> [BRIEF] Please transcribe the entries that follow exactly as they stand, skipping each picture.

┄┄┄┄┄┄

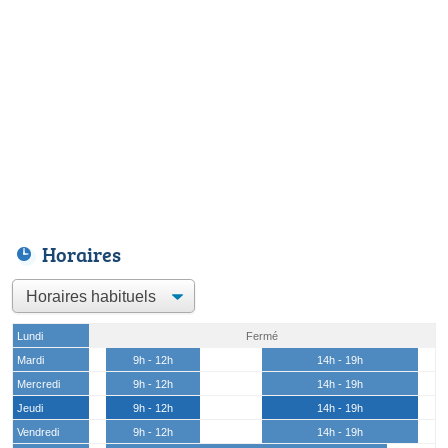
Horaires
Lundi
Fermé
Mardi
9h - 12h
14h - 19h
Mercredi
9h - 12h
14h - 19h
Jeudi
9h - 12h
14h - 19h
Vendredi
9h - 12h
14h - 19h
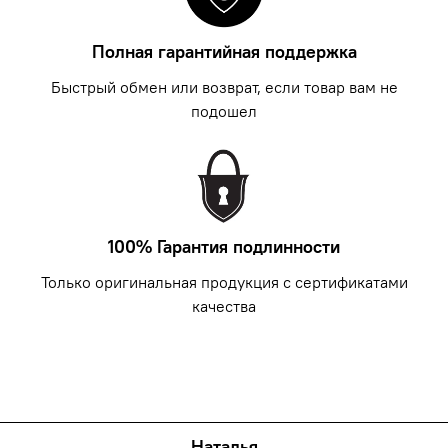
Полная гарантийная поддержка
Быстрый обмен или возврат, если товар вам не
подошел
100% Гарантия подлинности
Только оригинальная продукция с сертификатами
качества
Наталья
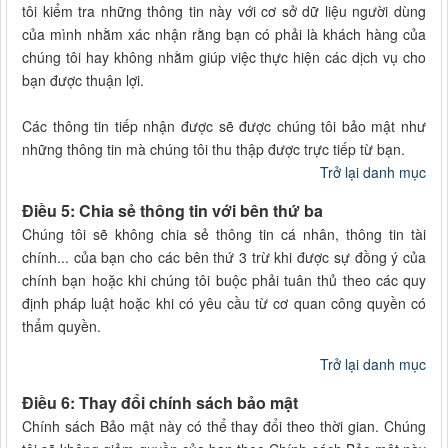
tôi kiểm tra những thông tin này với cơ sở dữ liệu người dùng
của mình nhằm xác nhận rằng bạn có phải là khách hàng của
chúng tôi hay không nhằm giúp việc thực hiện các dịch vụ cho
bạn được thuận lợi.
Các thông tin tiếp nhận được sẽ được chúng tôi bảo mật như
những thông tin mà chúng tôi thu thập được trực tiếp từ bạn.
Trở lại danh mục
Điều 5: Chia sẻ thông tin với bên thứ ba
Chúng tôi sẽ không chia sẻ thông tin cá nhân, thông tin tài
chính... của bạn cho các bên thứ 3 trừ khi được sự đồng ý của
chính bạn hoặc khi chúng tôi buộc phải tuân thủ theo các quy
định pháp luật hoặc khi có yêu cầu từ cơ quan công quyền có
thẩm quyền.
Trở lại danh mục
Điều 6: Thay đổi chính sách bảo mật
Chính sách Bảo mật này có thể thay đổi theo thời gian. Chúng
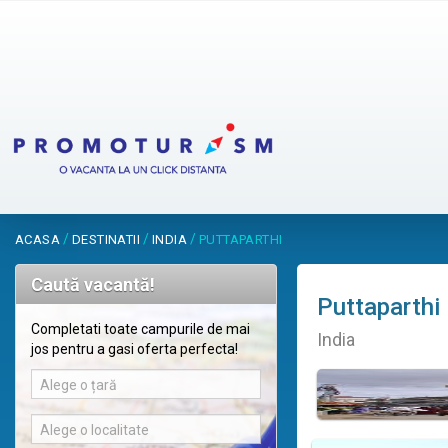
/
/
/
ACASA
DESTINATII
INDIA
PUTTAPARTHI
Caută vacantă!
Puttaparthi
Completati toate campurile de mai
India
jos pentru a gasi oferta perfecta!
Alege o țară
Alege o localitate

┄┄┄┄┄┄

> [SOLUTION]
Horaires
Lundi
Fermé
Mardi
9h - 12h
14h - 19h
Mercredi
9h - 12h
14h - 19h
Jeudi
9h - 12h
14h - 19h
Vendredi
9h - 12h
14h - 19h
Полная гарантийная поддержка
Быстрый обмен или возврат, если товар вам не
подошел
100% Гарантия подлинности
Только оригинальная продукция с сертификатами
качества
Наталья
tôi kiểm tra những thông tin này với cơ sở dữ liệu người dùng
của mình nhằm xác nhận rằng bạn có phải là khách hàng của
chúng tôi hay không nhằm giúp việc thực hiện các dịch vụ cho
bạn được thuận lợi.
Các thông tin tiếp nhận được sẽ được chúng tôi bảo mật như
những thông tin mà chúng tôi thu thập được trực tiếp từ bạn.
Trở lại danh mục
Điều 5: Chia sẻ thông tin với bên thứ ba
Chúng tôi sẽ không chia sẻ thông tin cá nhân, thông tin tài
chính... của bạn cho các bên thứ 3 trừ khi được sự đồng ý của
chính bạn hoặc khi chúng tôi buộc phải tuân thủ theo các quy
định pháp luật hoặc khi có yêu cầu từ cơ quan công quyền có
thẩm quyền.
Trở lại danh mục
Điều 6: Thay đổi chính sách bảo mật
Chính sách Bảo mật này có thể thay đổi theo thời gian. Chúng
/
/
/
ACASA
DESTINATII
INDIA
PUTTAPARTHI
Caută vacantă!
Puttaparthi
Completati toate campurile de mai
India
jos pentru a gasi oferta perfecta!
Alege o țară
Alege o localitate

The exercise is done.